As individuals, we hold multiple identities. To acknowledge our complexities, the University of Iowa strives to make our online systems inclusive of people of all identities. Included on this page you will find general descriptions of various identity terms, which you can also use to self-identify your sex and gender identity in MyUI.
Please note that the words we use to describe ourselves and our experiences are constantly changing. Different members of the transgender and gender non-conforming (TGNC) community will use these terms in very different ways. We are offering some of the most common definitions, not the only definition or understanding of the words below.
Physical attributes that typically mark bodies as female, intersex, or male through socially constructed distinctions on the chromosomal, hormonal, genitals, and/or reproductive organ levels. Also referred to as "Sex Assigned at Birth".
Female - is a socially constructed term that refers to a sex category that differentiates bodies as being marked by certain physical characteristics. These distinctions may be made based on genetics, hormones, secondary characteristics, reproductive capabilities, and/or sexual organs.
Intersex - a general term used for atypical combinations of physical features in which a person’s genitalia, secondary characteristics, chromosomes, and/or primary naturally produced hormones do not function or appear the way in which people would assume based upon a binary sex assignment system.
Male - is a socially constructed term that refers to a sex category that differentiates bodies as being marked by certain physical characteristics. These distinctions may be made based on genetics, hormones, secondary characteristics, reproductive capabilities, and/or sexual organs.
Gender or Gender Identity is based on a group of emotional, behavioral, and psychological characteristics that typically classify an individual as “woman” or “man” or “non-binary” or any other gender identity term. Gender can be understood to have several components including gender identity, gender expression, and gender attributions. It’s possible to hold multiple identities listed here (e.g., identifying as non-binary and agender, identifying as cisgender and a man). Identities are complex and there are as many gender identities as there are people.
Agender – an identity under the non-binary and transgender umbrella terms. It can be seen either as a non-binary gender identity or as a statement of not having a gender identity. May also include being genderless, lacking gender and/or being gender neutral.
Cisgender – a value-neutral term to describe people who identify/agree with the gender they were assigned at birth, often shortened to cis. A cis woman is a person who is assigned female at birth and identifies as a woman. A cis man is a person who is assigned male at birth and identifies as a man.
Non-binary – an inclusive category for gender identities that are not exclusively masculine or feminine – identities that are outside of the gender binary.
Transgender – a value-neutral term to describe people who do not identify/agree solely with the gender they were assigned at birth (sometimes referred to as an umbrella category under which a broad spectrum of gender identities exist). Often abbreviated as trans or trans*.
Someone's pronouns, or pronouns of reference, are the set of pronouns that an individual would like others to use when talking to or about that individual. While there are societal expectations and trends around what gender identity uses which set of pronouns, you cannot know what someone's gender identity is solely by the pronouns they use. Some pronoun sets (they, ze, xe, etc.) are considered gender neutral or gender inclusive pronouns which do not associate a gender with the individual who is being discussed. Sometimes, people might choose to use multiple sets of pronouns or to use different pronoun sets at different times. If this is the case, people will often refer to both sets of pronouns they use, like so: "he/they"; they/she"; "he/him or they/them"; "she/her or they/them".

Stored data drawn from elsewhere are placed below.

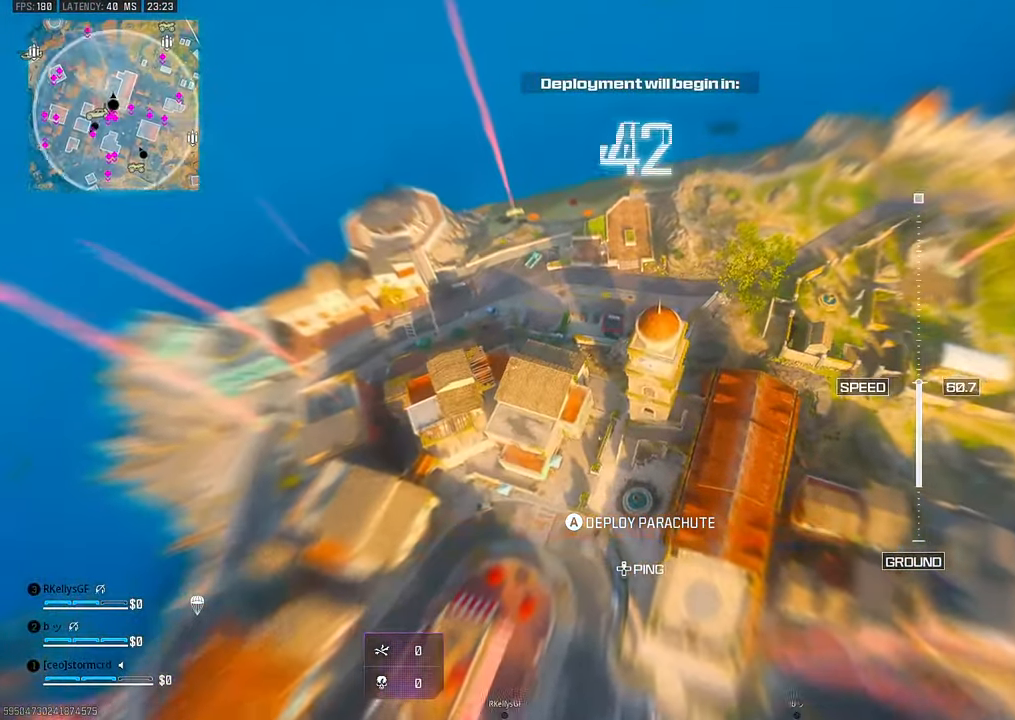
{"dt_ms": 1000, "buttons": [], "left_stick": "center", "right_stick": "up"}
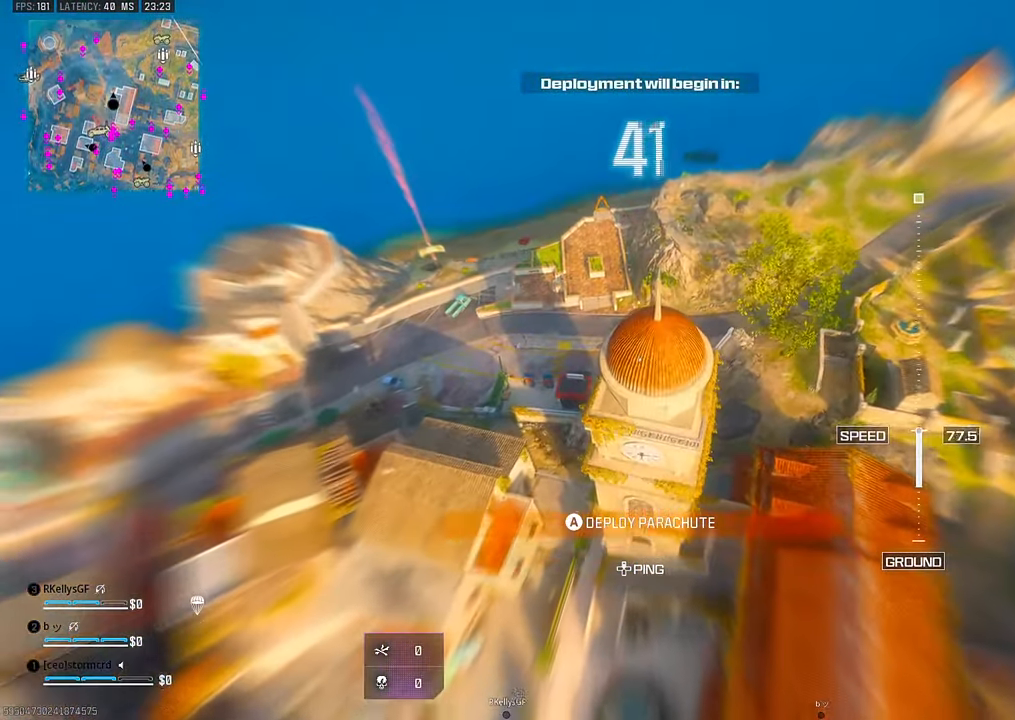
{"dt_ms": 500, "buttons": ["CROSS"], "left_stick": "up", "right_stick": "up", "events": [[150, "L1", "down"], [167, "left_stick", "right"], [317, "CROSS", "down"], [317, "left_stick", "up"], [417, "CROSS", "up"], [417, "L1", "up"], [484, "CROSS", "down"]]}
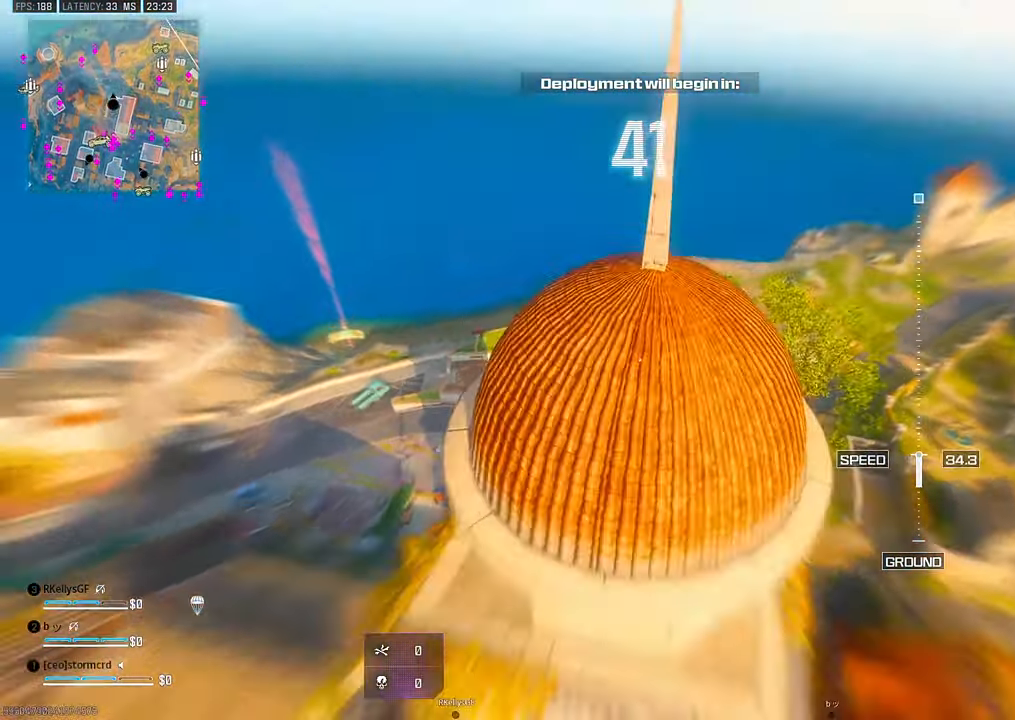
{"dt_ms": 500, "buttons": ["L1"], "left_stick": "center", "right_stick": "center", "events": [[34, "right_stick", "up-right"], [84, "CROSS", "up"], [84, "L1", "down"], [84, "left_stick", "up-right"], [134, "L1", "up"], [167, "right_stick", "right"], [334, "L1", "down"], [334, "left_stick", "center"], [417, "right_stick", "center"]]}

Below, you will find some of the common sets of pronouns and examples of how to use them in a sentence. All of the options below are available for selection in MyUI. You can also select one of these combined options: "he/him or they/them"; "she/her or they/them". MyUI also has an option to select "Another set of pronouns not listed above" if our current list does not include the pronouns you use. For more information about updating your pronouns in MyUI, click here. We have only highlighted some of the pronoun series that are out there-- language grows on a community level and we cannot possible capture all the ways people use to describe their experiences.
To learn more about the importance of understanding and using correct pronouns of reference for faculty, staff, students and community members at the University of Iowa please watch our "Pronouns at UI Video".
References: The University of Iowa LGBTQ Safe Zone Project Curriculum.
Common Sets of Pronouns
He, him, his.
He took a walk.
The dog belongs to him.
That book is his.
The student surprised himself with the test results.
She, her, hers.
She took a walk.
The dog belongs to her.
That book is hers.
The student surprised herself with the test results.
They, them, theirs.
They took a walk.
The dog belongs to them.
That book is theirs.
The student surprised themselves with the test results.
Ze, hir, hirs.
Pronunciation: ze (zee), hir (here), hirs (here-s), hirself (here-self).
Ze took a walk.
The dog belongs to hir.
That book is hirs.
The student surprised hirself with the test results.
Ze, zir, zirs.
Pronunciation: ze (zee), zir (z-ear), zirs (z-ear-s), zirself (z-ear-self).
Ze took a walk.
The dog belongs to zir.
That book is zirs.
The student surprised zirself with the test results.